LISTED RECORDS.
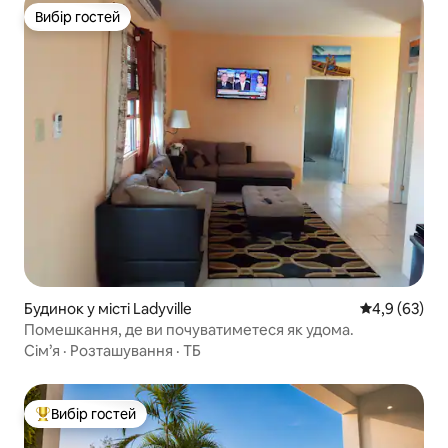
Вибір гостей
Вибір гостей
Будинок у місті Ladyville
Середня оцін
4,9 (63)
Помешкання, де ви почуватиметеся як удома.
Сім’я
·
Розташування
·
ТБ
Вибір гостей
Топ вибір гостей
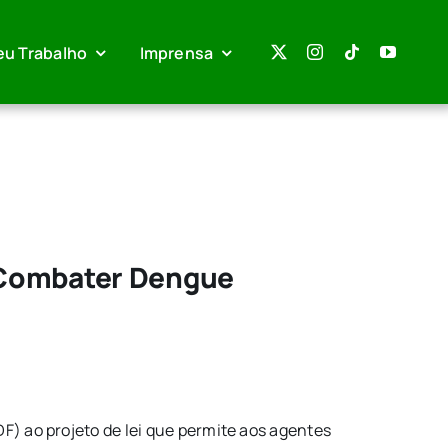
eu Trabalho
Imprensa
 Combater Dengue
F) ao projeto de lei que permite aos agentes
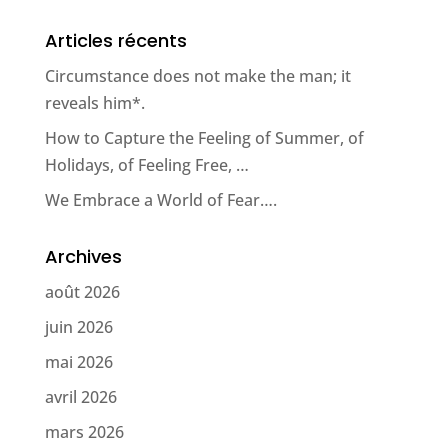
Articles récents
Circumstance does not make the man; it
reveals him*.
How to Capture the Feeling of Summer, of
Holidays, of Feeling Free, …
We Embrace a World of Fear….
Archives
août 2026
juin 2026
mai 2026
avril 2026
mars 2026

==

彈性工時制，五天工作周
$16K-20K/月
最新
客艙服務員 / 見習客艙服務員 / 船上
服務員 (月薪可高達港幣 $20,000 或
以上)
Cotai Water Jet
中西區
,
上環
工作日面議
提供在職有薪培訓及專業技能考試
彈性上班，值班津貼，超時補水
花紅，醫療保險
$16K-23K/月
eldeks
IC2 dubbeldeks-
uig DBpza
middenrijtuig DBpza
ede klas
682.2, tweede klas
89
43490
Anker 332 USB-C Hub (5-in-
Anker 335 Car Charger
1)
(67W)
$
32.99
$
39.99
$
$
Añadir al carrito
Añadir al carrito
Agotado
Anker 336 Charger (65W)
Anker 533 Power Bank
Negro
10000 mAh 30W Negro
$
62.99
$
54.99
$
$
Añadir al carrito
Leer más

--

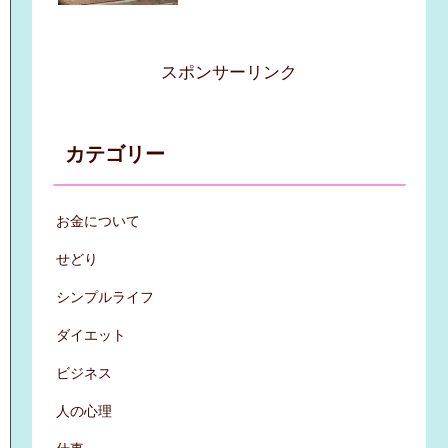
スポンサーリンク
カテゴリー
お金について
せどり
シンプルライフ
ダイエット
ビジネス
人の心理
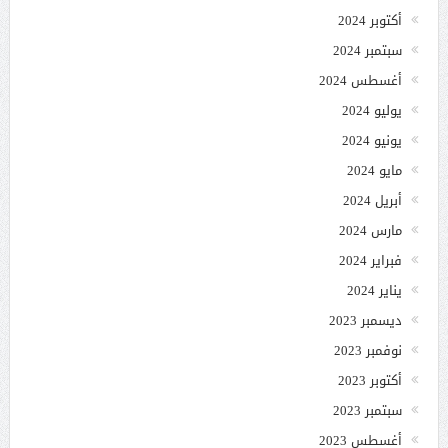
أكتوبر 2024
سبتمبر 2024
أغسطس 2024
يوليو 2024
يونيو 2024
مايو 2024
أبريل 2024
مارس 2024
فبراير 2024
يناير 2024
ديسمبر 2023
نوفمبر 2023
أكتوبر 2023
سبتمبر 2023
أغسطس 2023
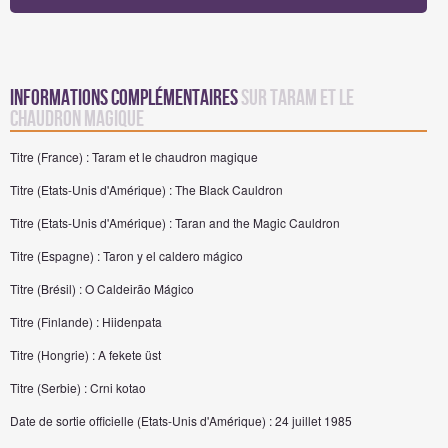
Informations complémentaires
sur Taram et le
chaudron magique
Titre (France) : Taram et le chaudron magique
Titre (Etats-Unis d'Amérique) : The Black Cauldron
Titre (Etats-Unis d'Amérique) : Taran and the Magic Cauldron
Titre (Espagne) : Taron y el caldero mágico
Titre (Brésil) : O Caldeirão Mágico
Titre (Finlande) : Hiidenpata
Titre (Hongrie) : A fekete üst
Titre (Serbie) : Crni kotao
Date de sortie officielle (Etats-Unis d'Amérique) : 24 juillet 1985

EXERCISE GOAL. Look for "Charger" in each line of the material, then copy the lines where it is found.

SOLUTION TO THE PROBLEM.
Anker 335 Car Charger
Anker 336 Charger (65W)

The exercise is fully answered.